The higher costs associated with repairing EVs stem from a lack of sufficient expertise in dealing with such vehicles and challenges in getting the replacement parts as they are still very new, industry experts said.
Hertz CEO Stephen Scherr flagged elevated costs caused by damages to certain EVs, particularly Teslas, last year at a conference.
Tesla (NASDAQ:TSLA) and Polestar (NASDAQ:PSNY), whose cars are popular with car rental firms, did not respond to a request for comment.
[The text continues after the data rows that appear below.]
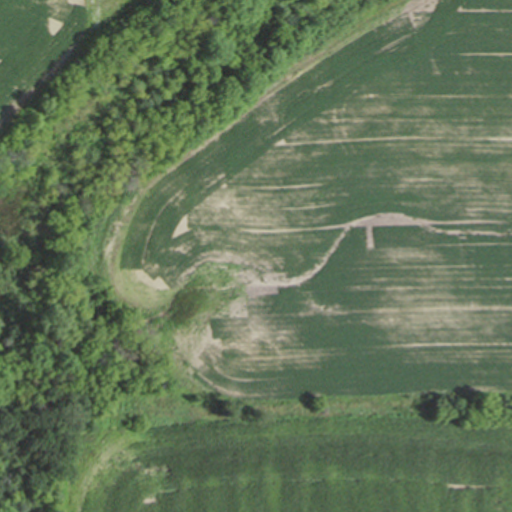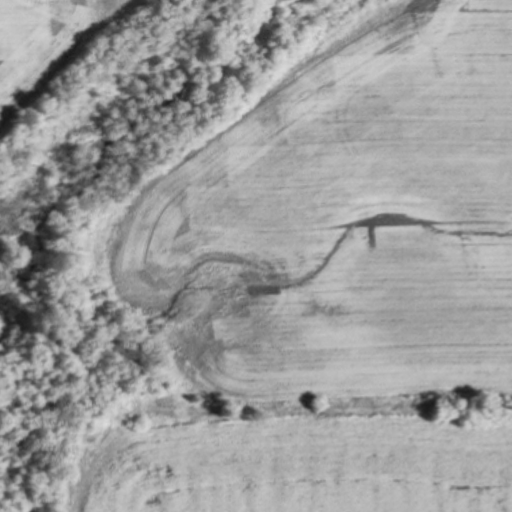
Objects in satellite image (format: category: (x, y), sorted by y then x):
crop: (62, 62)
crop: (309, 293)
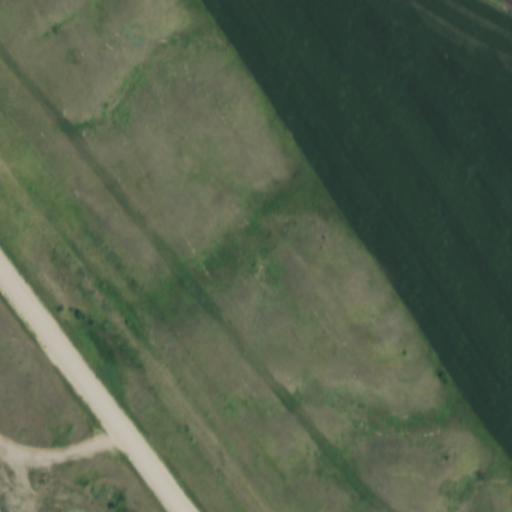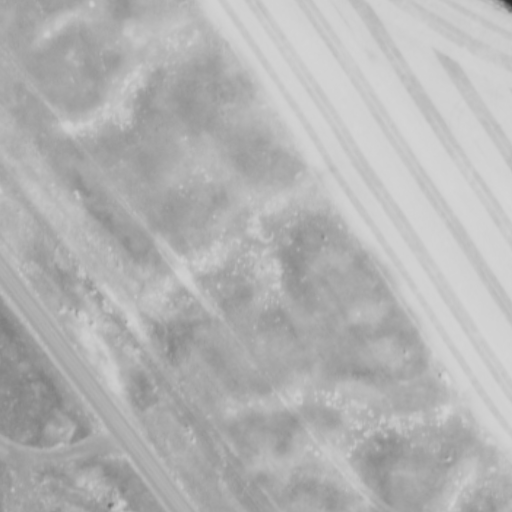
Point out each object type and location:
railway: (191, 321)
road: (86, 394)
quarry: (20, 474)
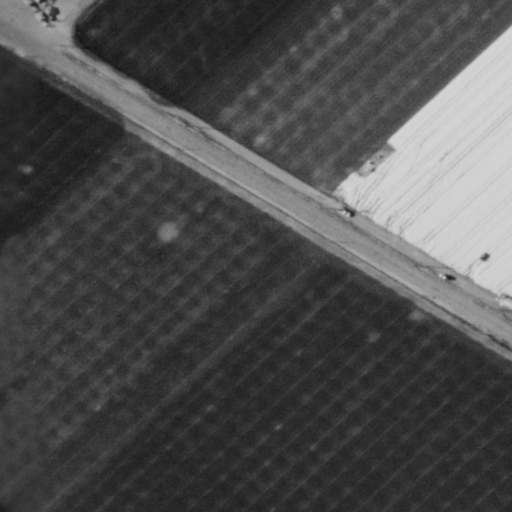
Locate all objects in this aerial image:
road: (256, 184)
crop: (256, 255)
Car rental firm Avis and Enterprise also did not respond to a query on its EV strategy.
CEO Scherr said Hertz limited the torque and speed on the EVs and offered them to more experienced users to ensure easier rides after certain renters had front-end collisions.
Growing pains for startups and legacy automakers that are new to the technology also mean that EVs have been facing more problems than gas-powered cars, according to a survey last year by non-profit Consumer Reports.
The survey, covering owner responses on more than 330,000 vehicles, showed that EVs from the past three years had 79% more problems than conventional cars.
For many EVs, there is no way to repair or assess even slightly damaged battery packs after accidents, which forces insurance companies to write off the cars with a few miles - leading to higher premiums and undercutting gains from going electric.
German rental firm SIXT said on Tuesday it signed a multi-billion euro deal with Stellantis (NYSE:STLA) to buy up to a quarter of a million vehicles.
The deal will also see Stellantis provide some EVs to the German mobility service provider, but the companies did not offer further details.
Hertz' move underscores a wider shift in the EV landscape.
After pledging billions of dollars for their EV ambitions in recent years, legacy automakers have pulled back their production plans as demand slows.
EV sales growth in North America is expected to slow to about 27% this year from a scorching 72% in 2023, according to market research firm Canalys.
CUT-PRICE SALE
Hertz may have to dispose of the EVs at hefty discounts due to the higher miles they have covered as well visible damage such as nicks, scratches and dents, according to experts.
"Having rented several Model 3s from Hertz over the past six months, my observation is some of them are cosmetically pretty rough," said Scott Case, CEO of EV research firm Recurrent Auto.
Nearly all of the more than 500 used EVs the company has on sale are Teslas, with some Model 3 compact sedans being listed for as little as $21,000 - half the price of a new car and up to $10,000 lower than cars of similar mileage at other sellers.
Such a cut-price sale would likely reverberate across the second-hand market of EVs, which already command a lower price than conventional cars.
The value of used EVs has dropped 33.7% between October 2022 and October 2023, even as the overall used car market dropped only 5.1%, according to data from iSeeCars.
Hertz could, however, benefit from the $4,000 tax credit for some used EVs under the Inflation Reduction Act, which brings down the price of some vehicles it is trying to sell well below many gas-powered cars.
Some experts also said the high repair costs of EVs are a short-term challenge that comes with any technology and will ease as more of those vehicles hit the road.
"The infrastructure has to catch up with the transition, and that will bring the prices down," said Lynne McChristian, director of the Office of Risk Management and Insurance Research at the University of Illinois.